71.0 GHz Band
Understanding the 71.0 GHz Band (E-Band)
When you cross the 71.0 GHz threshold, you leave the globally unlicensed, oxygen-choked V-Band (WiGig) and enter the highly regulated, high-capacity realm of the E-Band.
The E-Band is the telecom industry's ultimate weapon for 5G backhaul.
The Atmospheric Window
The laws of physics dictate that the 60 GHz band is completely absorbed by oxygen, causing the signal to die within a few hundred feet.
However, at exactly 71.0 GHz, the oxygen absorption abruptly stops. This creates a massive, clear 'Propagation Window' in the atmosphere. A 71 GHz radio wave can travel straight through the oxygen unimpeded, allowing engineers to shoot a massive, laser-like millimeter-wave beam up to 2 to 3 miles between two skyscraper rooftops.
The Massive Channel Sizes
The primary reason telecom carriers love the 71.0 GHz band is the sheer, astronomical amount of empty spectrum available. The lower E-Band provides a contiguous block of 5,000 MHz of spectrum (71 GHz to 76 GHz).
- A traditional 7 GHz microwave link might use a tiny 56 MHz channel to push 1 Gigabit.
- A 71.0 GHz E-Band link can easily utilize massive 500 MHz, 1000 MHz, or even 2000 MHz channels.

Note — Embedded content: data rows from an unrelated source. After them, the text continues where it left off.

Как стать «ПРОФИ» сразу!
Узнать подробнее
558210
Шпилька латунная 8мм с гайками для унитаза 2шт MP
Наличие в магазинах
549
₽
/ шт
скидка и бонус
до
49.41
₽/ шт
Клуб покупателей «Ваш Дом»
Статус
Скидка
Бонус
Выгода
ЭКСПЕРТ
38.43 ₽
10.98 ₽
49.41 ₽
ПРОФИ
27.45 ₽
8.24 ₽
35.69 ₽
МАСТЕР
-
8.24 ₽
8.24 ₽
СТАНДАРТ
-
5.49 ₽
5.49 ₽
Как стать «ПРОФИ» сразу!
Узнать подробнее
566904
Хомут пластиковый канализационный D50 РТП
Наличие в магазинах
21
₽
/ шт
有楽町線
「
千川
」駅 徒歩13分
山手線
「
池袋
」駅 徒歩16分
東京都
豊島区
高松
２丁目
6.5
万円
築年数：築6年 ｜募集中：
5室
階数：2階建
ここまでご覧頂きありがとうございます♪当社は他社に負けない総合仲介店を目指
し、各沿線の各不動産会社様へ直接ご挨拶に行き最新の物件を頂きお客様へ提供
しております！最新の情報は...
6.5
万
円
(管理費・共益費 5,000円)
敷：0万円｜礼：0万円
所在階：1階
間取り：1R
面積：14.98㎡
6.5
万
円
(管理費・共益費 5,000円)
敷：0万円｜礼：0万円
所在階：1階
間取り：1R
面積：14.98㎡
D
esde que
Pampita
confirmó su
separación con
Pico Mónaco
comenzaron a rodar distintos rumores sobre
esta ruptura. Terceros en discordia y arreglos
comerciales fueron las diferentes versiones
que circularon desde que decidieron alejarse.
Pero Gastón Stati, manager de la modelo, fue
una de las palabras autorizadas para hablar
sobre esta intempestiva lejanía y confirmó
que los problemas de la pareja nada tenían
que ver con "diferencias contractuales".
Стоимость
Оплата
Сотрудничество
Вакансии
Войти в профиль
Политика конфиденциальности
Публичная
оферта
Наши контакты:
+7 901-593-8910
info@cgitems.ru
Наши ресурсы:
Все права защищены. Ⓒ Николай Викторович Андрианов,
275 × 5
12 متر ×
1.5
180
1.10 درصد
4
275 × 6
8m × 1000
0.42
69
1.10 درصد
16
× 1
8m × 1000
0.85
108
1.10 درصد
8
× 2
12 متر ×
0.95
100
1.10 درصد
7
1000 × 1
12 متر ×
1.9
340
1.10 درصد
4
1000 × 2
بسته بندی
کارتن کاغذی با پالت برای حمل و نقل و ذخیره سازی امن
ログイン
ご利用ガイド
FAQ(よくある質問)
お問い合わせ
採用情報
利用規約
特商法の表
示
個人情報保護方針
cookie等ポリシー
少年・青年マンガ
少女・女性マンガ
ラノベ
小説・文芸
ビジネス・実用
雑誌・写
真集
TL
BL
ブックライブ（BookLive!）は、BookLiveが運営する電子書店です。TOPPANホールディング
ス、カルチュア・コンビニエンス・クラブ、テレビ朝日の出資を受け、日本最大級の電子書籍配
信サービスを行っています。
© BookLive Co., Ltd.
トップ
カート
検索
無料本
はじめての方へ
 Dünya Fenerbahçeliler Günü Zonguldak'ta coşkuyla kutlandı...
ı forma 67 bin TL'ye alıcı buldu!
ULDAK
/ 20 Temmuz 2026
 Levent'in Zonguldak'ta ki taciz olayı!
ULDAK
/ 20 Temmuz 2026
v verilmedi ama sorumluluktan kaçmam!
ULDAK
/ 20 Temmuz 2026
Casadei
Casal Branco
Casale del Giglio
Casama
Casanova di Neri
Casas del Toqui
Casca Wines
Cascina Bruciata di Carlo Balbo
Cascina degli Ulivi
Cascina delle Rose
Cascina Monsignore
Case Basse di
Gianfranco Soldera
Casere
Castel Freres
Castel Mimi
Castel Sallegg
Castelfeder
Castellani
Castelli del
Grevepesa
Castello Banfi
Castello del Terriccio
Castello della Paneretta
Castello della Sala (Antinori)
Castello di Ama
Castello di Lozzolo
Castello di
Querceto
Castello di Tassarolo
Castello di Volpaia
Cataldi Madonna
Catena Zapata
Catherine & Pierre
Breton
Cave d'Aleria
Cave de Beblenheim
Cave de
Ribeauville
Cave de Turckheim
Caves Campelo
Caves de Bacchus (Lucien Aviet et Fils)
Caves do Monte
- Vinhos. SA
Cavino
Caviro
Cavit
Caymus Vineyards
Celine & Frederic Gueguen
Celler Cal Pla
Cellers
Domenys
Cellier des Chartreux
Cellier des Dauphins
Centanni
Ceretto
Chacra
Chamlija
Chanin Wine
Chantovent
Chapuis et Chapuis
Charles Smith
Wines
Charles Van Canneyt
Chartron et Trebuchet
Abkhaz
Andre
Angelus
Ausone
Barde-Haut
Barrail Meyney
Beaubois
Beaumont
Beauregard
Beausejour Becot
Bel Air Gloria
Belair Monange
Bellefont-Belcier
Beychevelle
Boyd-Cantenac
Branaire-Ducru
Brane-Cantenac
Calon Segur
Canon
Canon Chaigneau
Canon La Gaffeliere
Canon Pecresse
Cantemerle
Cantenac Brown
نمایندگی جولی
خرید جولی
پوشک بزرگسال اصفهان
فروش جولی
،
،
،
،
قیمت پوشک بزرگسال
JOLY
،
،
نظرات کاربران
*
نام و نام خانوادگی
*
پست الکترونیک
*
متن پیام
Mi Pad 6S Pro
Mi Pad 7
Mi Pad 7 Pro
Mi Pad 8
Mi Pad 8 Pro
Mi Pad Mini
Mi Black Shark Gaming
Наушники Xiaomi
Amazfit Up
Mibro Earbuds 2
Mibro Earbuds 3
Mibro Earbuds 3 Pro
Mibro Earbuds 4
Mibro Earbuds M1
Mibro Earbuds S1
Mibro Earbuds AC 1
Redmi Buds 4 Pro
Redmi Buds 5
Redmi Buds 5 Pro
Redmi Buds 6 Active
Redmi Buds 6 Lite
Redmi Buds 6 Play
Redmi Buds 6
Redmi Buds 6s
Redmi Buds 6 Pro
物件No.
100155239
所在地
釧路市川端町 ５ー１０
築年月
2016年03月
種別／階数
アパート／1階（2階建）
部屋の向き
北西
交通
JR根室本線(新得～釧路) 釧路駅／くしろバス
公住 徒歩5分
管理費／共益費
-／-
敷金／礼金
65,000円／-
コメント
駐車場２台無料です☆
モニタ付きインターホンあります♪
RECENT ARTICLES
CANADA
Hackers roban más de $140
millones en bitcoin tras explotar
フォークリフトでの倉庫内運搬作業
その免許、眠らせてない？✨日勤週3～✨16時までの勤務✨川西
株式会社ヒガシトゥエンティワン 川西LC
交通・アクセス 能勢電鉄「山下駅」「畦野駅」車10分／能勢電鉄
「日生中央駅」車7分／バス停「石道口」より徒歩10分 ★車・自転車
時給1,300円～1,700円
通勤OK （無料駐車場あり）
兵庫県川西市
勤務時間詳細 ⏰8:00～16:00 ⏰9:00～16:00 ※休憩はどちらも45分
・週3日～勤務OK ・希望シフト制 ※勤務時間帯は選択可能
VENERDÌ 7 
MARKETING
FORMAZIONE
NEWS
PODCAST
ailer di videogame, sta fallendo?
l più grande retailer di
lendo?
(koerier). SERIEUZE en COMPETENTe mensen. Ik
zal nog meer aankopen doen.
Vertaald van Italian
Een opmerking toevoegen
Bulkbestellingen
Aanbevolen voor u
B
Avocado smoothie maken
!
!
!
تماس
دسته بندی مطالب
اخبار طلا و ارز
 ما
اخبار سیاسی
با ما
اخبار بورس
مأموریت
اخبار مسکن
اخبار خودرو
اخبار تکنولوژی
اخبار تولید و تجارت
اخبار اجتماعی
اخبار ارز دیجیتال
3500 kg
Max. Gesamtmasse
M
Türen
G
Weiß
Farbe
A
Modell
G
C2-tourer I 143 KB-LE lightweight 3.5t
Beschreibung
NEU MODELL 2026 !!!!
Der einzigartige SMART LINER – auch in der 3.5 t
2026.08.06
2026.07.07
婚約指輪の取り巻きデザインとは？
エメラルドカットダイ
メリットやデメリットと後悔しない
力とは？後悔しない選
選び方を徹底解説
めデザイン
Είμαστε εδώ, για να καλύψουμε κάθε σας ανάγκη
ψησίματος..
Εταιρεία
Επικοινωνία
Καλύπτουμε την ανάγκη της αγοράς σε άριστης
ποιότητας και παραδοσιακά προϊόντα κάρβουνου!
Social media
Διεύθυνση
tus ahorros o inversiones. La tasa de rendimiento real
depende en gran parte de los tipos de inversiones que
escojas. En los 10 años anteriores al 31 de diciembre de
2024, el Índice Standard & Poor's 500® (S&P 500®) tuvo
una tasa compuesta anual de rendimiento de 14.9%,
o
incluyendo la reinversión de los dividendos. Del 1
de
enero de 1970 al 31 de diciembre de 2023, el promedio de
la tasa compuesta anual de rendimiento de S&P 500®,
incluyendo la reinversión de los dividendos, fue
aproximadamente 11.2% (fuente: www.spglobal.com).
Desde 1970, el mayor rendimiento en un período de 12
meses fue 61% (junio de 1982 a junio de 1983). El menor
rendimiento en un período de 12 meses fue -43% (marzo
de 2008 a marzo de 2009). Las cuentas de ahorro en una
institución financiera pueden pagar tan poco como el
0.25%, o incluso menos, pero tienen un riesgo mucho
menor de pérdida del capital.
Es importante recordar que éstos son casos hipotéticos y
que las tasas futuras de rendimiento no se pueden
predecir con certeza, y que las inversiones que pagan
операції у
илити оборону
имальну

- By using highly focused 1-foot parabolic dishes and massive channels, a single E-Band link can effortlessly blast 10 to 20 Gigabits per second across a city, perfectly mimicking the speed of an underground fiber-optic cable without the massive cost of digging up the street.
Key Equations
The 71.0 GHz Band is a massive, strictly licensed millimeter-wave spectrum block that marks the absolute lower boundary of the highly strategic E-Band (spanning 71-76...
Key specifications:
71.0 GHz | -76 GHz | -86 GHz | 60 GHz | 71 GHz | 3 m
Power: P(dBm) = 10log(PmW), 0dBm = 1mW
Comparison
| Band | Range | Wavelength | Application | Standard |
|---|---|---|---|---|
| 71.0 GHz Band | 71 GHz region | 4.2 mm | Primary use | ITU allocation |
| Adjacent lower | 63.9 GHz | 4.7 mm | Related band | Shared spectrum |
| Adjacent upper | 78.1 GHz | 3.8 mm | Related band | Guard band |
| Harmonic 2f | 142.0 GHz | 2.1 mm | Spurious | Filter required |
| Sub-harmonic | 35.5 GHz | 8.5 mm | LO option | Mixer design |
Frequently Asked Questions
Does rain affect the 71 GHz band?
Violently. While 71 GHz completely ignores oxygen, it is completely defenseless against water. The 4-millimeter radio wave is roughly the exact size of a massive raindrop. During a torrential downpour, the rain violently scatters the beam (Rain Fade). If an engineer tries to build a 71 GHz link longer than 3 miles, the link will absolutely crash during a heavy storm.
Is the 71 GHz band licensed?
Yes, but it uses a unique 'Light Licensing' model in many countries (like the US). Because the E-Band beam is incredibly narrow (like a laser), it is almost impossible for two dishes to accidentally jam each other. An operator can instantly register their exact GPS coordinates in an automated database, pay a tiny fee, and launch the link immediately, drastically speeding up 5G network deployment.
How does FDD work in the E-Band?
The E-Band is split into two massive chunks. A cell tower will use the 71-76 GHz block strictly to Transmit (Download), and it will use the mathematically distant 81-86 GHz block strictly to Receive (Upload). This Frequency Division Duplexing (FDD) allows the multi-gigabit laser beams to operate simultaneously at full speed without blinding their own receivers.